▶ [Texte proposé]
++++++++++++++++++++

Un pénitencier groupe sous les ordres d’un commandant dit supérieur s’il a le grade de chef de bureau, tous les camps d’une zone. La Guyane renferme quatre pénitenciers, à savoir :

- 1. Saint-Laurent qui est le centre, avec camps annexes de Saint-Maurice, Malgache, Charvein, Nouveau Camp.

- 2. Saint-Jean, pénitencier spécial réservé aux relégués. Ces derniers forment deux catégories : relégués collectifs qui sont groupés à Saint-Jean, relégués individuels qui vivent isolément.

- 3. Les îles du Salut, pénitencier fermé dont l’accès n’est permis qu’avec l’autorisation du gouverneur ou bien du directeur de l’administration pénitentiaire.

- 4. Cayenne qui porte le nom de pénitencier dépôt en raison de l’effectif restreint de condamnés qu’il doit officiellement renfermer. En réalité avec le camp de Larivot et celui de Kourou le nombre des transportés de ces pénitenciers est important.

(p. 151) Chacun des centres où réside le commandant, a à la tête un surveillant principal, à défaut un surveillant-chef. Quant au nombre de surveillants des autres classes, il est variable. Telle est représentée la formidable organisation qu’un gouverneur récent s’étonnait d’entendre appeler administration pénitentiaire, « service pénitentiaire rectifiait-il, dépendant de l’administration de la Guyane française ».

En 1924 encore, l’administration pénitentiaire jouissait d’une certaine autonomie. Mais une crise polémique survenue entre le gouverneur de l’époque et le directeur titulaire eut son épilogue par un décret ministériel qui confiait au gouverneur de la colonie le contrôle financier des services pénitentiaires.

Peut-être serait-ce un bien si les chefs de la colonie étaient plus stables ? Mais quand on songera que depuis 1925, six gouverneurs titulaires ou intérimaires se sont succédés, on conçoit qu’aucune place n’est pu être établie pour une action colonisatrice efficace. D’autre part, le directeur de l’administration pénitentiaire est surchargé d’une besogne écrasante, fastidieuse. Signature des multiples pièces comptables où sur chacune d’elles son visa doit figurer, alors qu’il ne peut savoir de quoi il s’agit. Correspondances avec le chef de la colonie, avec le département, avec le ministre, ordres généraux, mutations, requêtes des fonctionnaires et agents, réclamations des condamnés, achats sur pécules. Comment peut-il diriger les multiples services, guider ses chefs de services, donner à toute la machine l’impulsion nécessaire à un bon fonctionnement ?

++++++++++++++++++++

▶ [Données fournies]
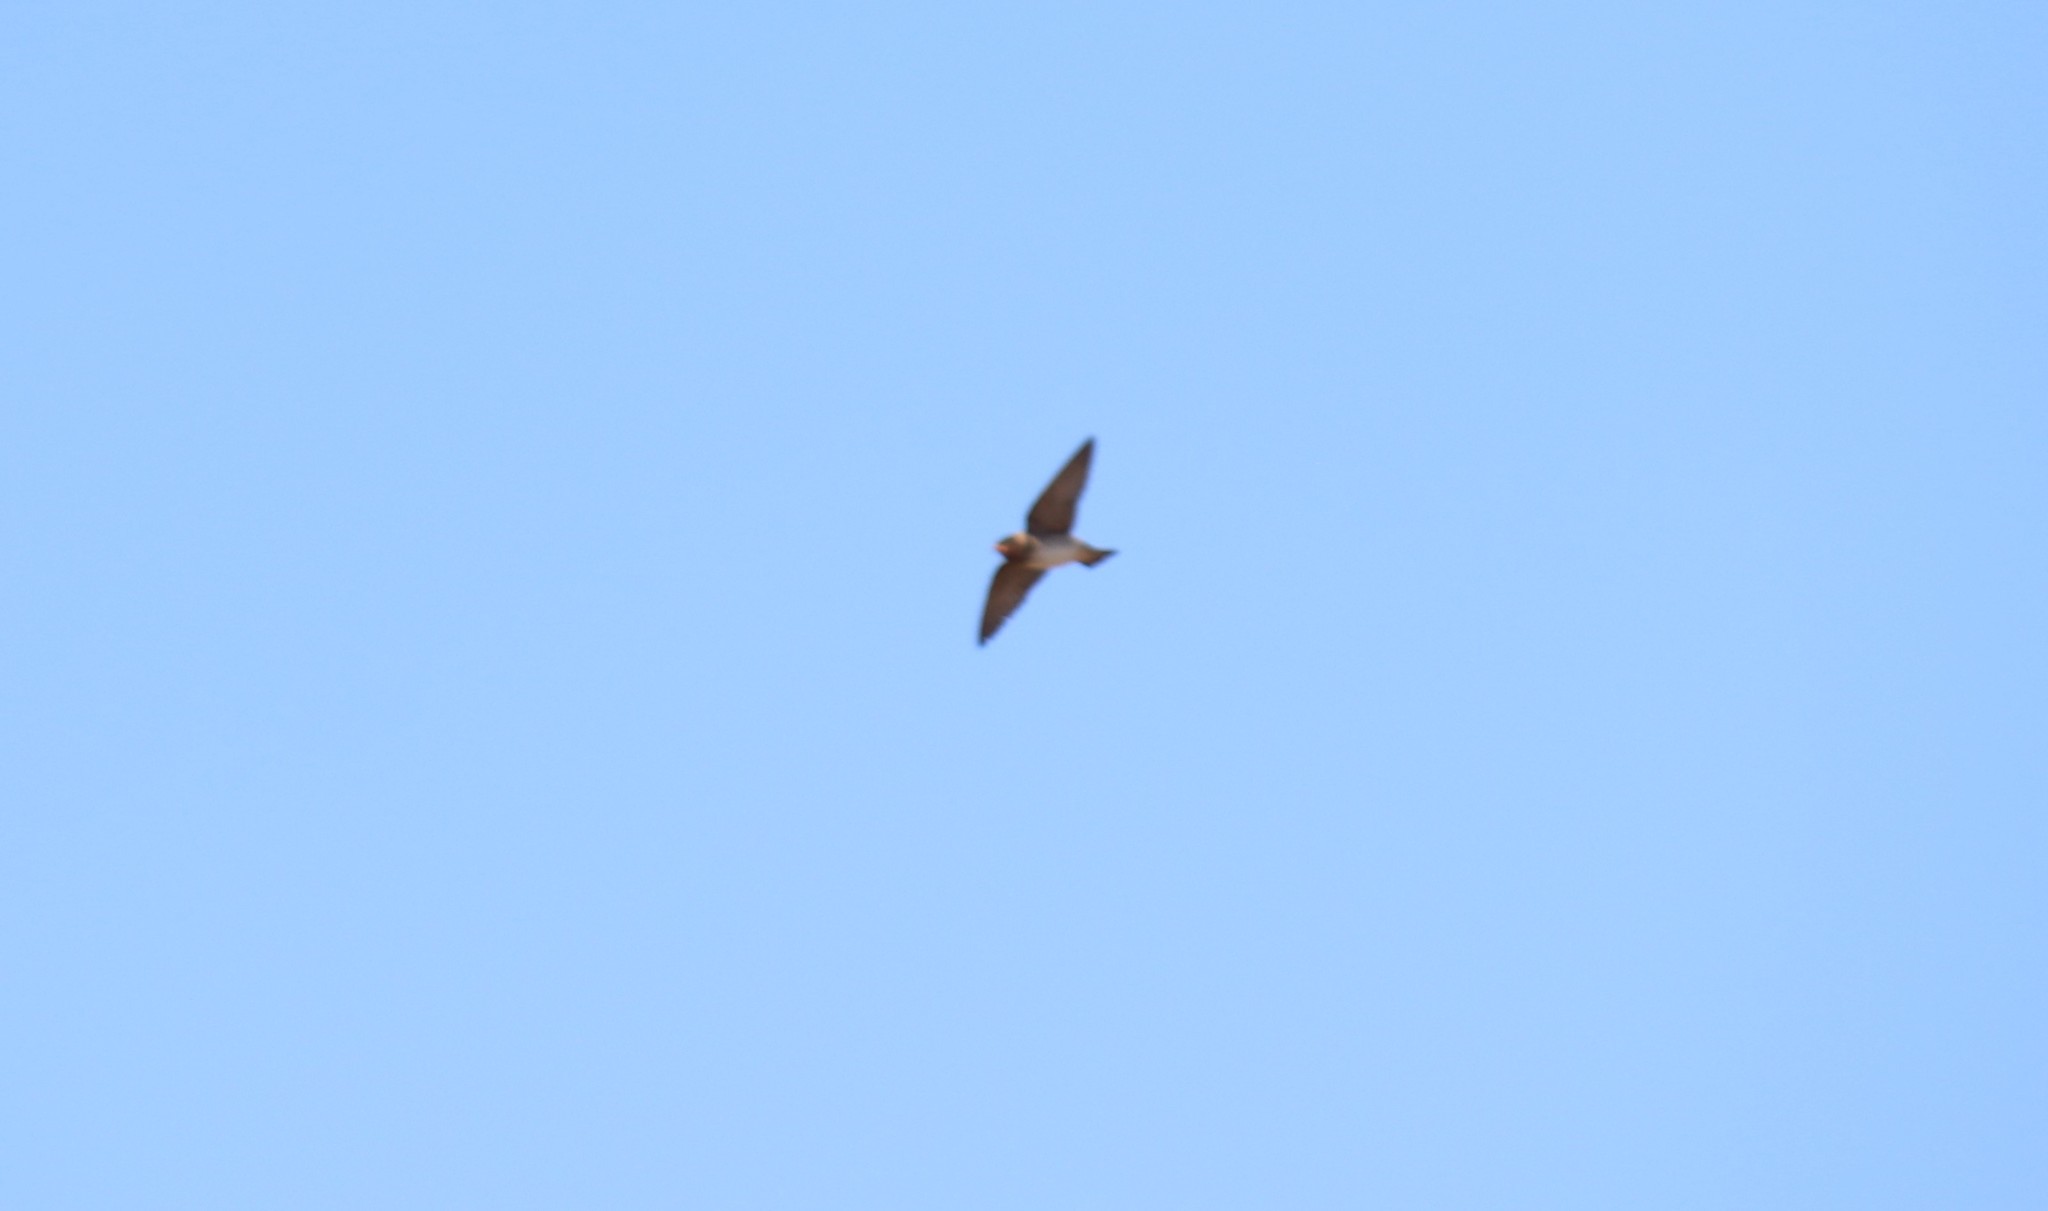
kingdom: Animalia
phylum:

++++++++++++++++++++

▶ [Exercices]
(a) D'après le texte sur les pénitenciers de Guyane, quel pénitencier est réservé aux relégués ?
(b) Reformulez plus brièvement le paragraphe du texte sur les pénitenciers de Guyane qui commence par « En 1924 encore », en conservant ses faits principaux.
(c) Rédigez une suite au texte sur les pénitenciers de Guyane, à partir de sa dernière phrase.

▶ [Corrigé]
(a) Le pénitencier de Saint-Jean.

(b) En 1924, l'administration pénitentiaire avait encore une certaine autonomie. Une crise entre le gouverneur et le directeur titulaire s'est conclue par un décret ministériel qui a confié au gouverneur de la colonie le contrôle financier des services pénitentiaires.

(c)
Une visite sur les pénitenciers, visite imposée par les règlements, est une fugue dominée par le souci constant des paperasses qui s’accumulent sur le bureau à Saint-Laurent. La présence obligatoire au conseil privé du gouverneur est un autre souci qui surmonte d’autres soucis sans nombre. C’est ce que le petit personnel ne voit pas car il est dans l’ignorance de la complexité des rouages qui constitue l’administration pénitentiaire.

Albert Londres a écrit qu’il n’aurait jamais cru qu’il fallait tant de bureaux pour immatriculer des forçats. S’il avait pu se rendre compte des détails de comptabilité, il n’eut certainement (p. 152) pas compris pourquoi il fallait tout ce papier inutile pour justifier de l’utilisation de 1.000 francs de matière reçue de la métropole. Si cela empêchait les détournements.

La valeur du matériel en service sur les pénitenciers, des immeubles, des vivres, des dépôts d’habillement et de denrées de toute nature est globalement fabuleuse. Mais le manque d’entretien, l’incurie et le gâchis qui ont leur origine dans les querelles de fonctionnaires d’où naissent les dualités d’attribution préjudiciables rendraient cette valeur bien illusoire en cas de liquidation. Un exemple tout récent et caractéristique : l’administration disposait d’un petit vapeur « Le Maroni » entretenu par le service des constructions, les réparations étaient régulièrement sabotées faute d’une surveillance technique. Le dernier voyage effectué par ce bateau fut un prodige car il put regagner Saint-Laurent bien que son gouvernail fût presque entièrement détaché. Le navire réformé, l’administration le fit mettre aux enchères. Plus d’un an après sa condamnation, une première mise à prix de 40.000 francs ne put trouver un seul acquéreur. Une nouvelle sollicitation avec baisse sérieuse de la mise à prix trouva la même indifférence. C’est maintenant une épave dans le port de Saint-Laurent.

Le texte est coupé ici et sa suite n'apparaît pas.